EXERCISE GOAL: When you reach the line containing "(356, 41) none" in the records below, start copying exactly, and stop once you have copied the line containing "[668,445,699,457] WU -> [459,804,486,816] UW".

PROVIDED INFORMATION:
Content starts

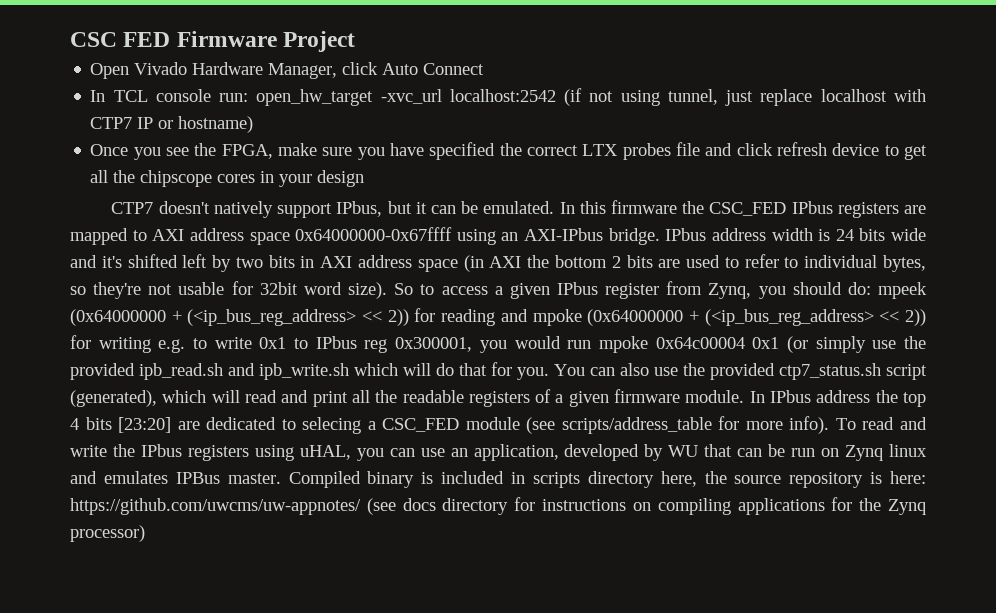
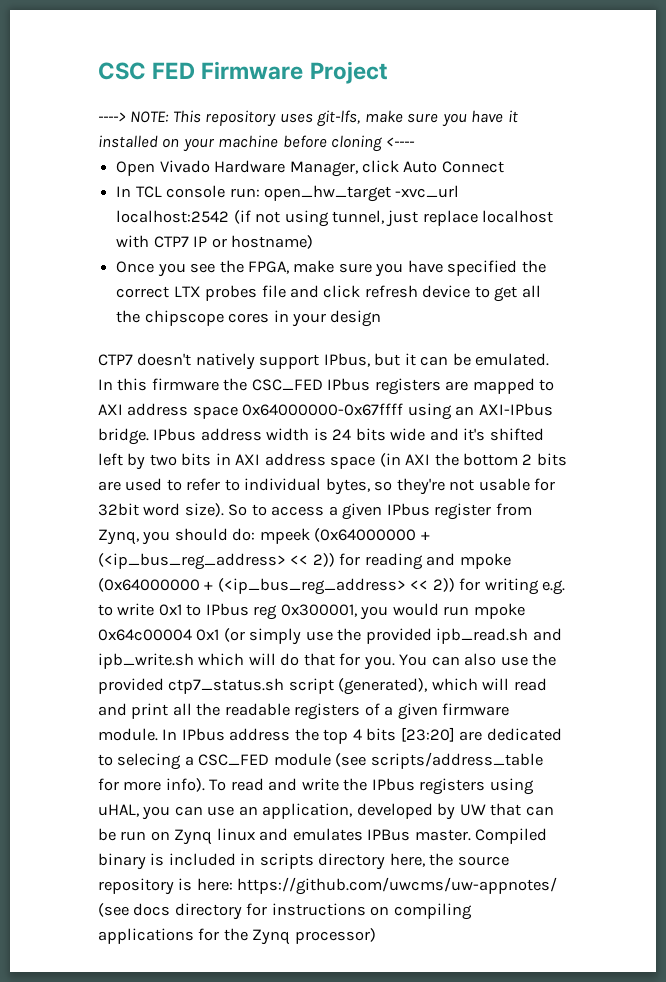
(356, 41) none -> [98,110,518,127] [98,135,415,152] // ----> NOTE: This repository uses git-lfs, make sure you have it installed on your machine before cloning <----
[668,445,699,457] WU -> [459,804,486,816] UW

Content ends
Content starts

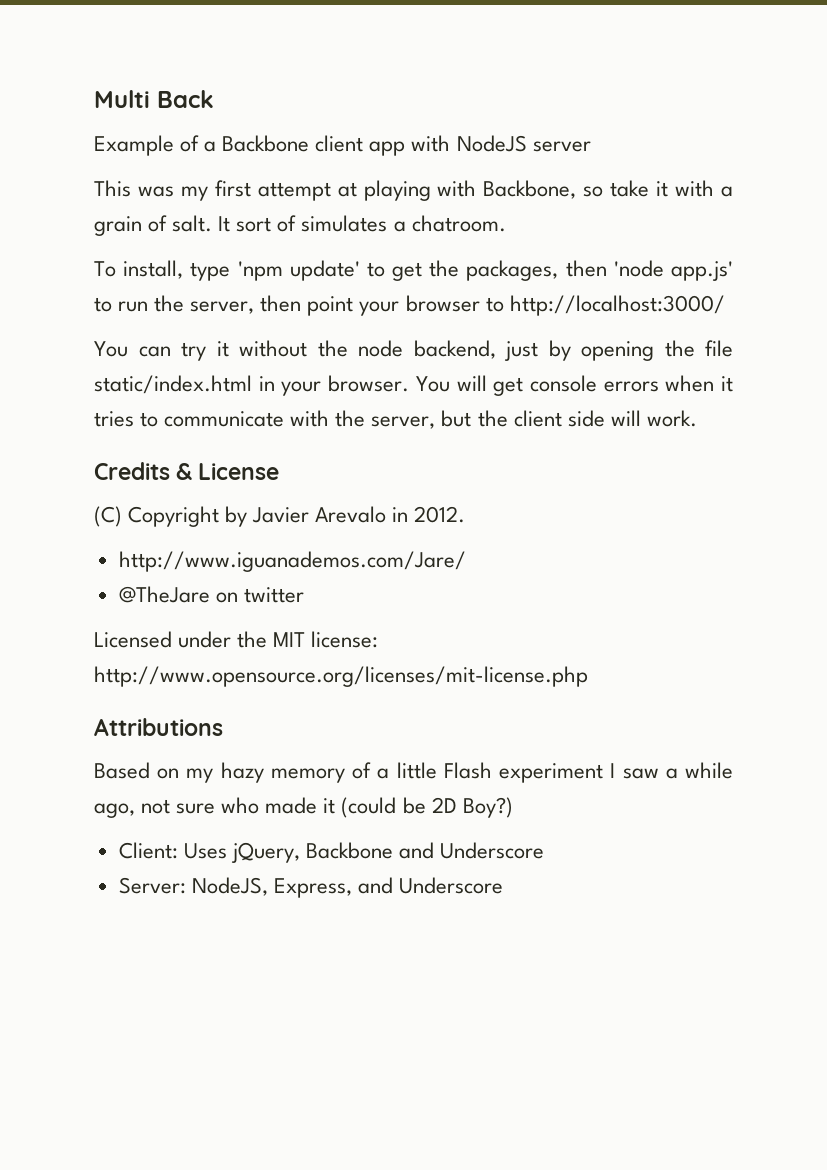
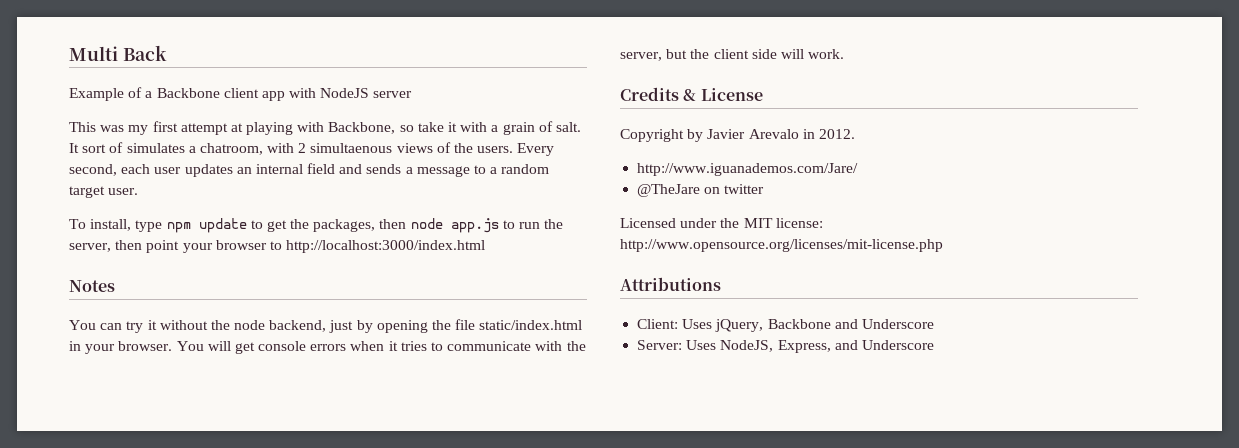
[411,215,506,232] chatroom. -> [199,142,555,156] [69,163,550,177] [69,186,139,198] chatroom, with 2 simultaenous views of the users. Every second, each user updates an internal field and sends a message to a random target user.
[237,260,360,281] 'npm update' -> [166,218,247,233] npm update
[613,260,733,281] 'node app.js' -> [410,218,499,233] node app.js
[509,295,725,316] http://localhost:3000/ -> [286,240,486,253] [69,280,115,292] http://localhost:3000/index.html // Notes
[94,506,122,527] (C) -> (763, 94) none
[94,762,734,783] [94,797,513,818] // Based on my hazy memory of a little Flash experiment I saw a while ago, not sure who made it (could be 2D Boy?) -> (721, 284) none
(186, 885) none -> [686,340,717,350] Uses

Content ends

ANSWER SPACE:
(356, 41) none -> [98,110,518,127] [98,135,415,152] // ----> NOTE: This repository uses git-lfs, make sure you have it installed on your machine before cloning <----
[668,445,699,457] WU -> [459,804,486,816] UW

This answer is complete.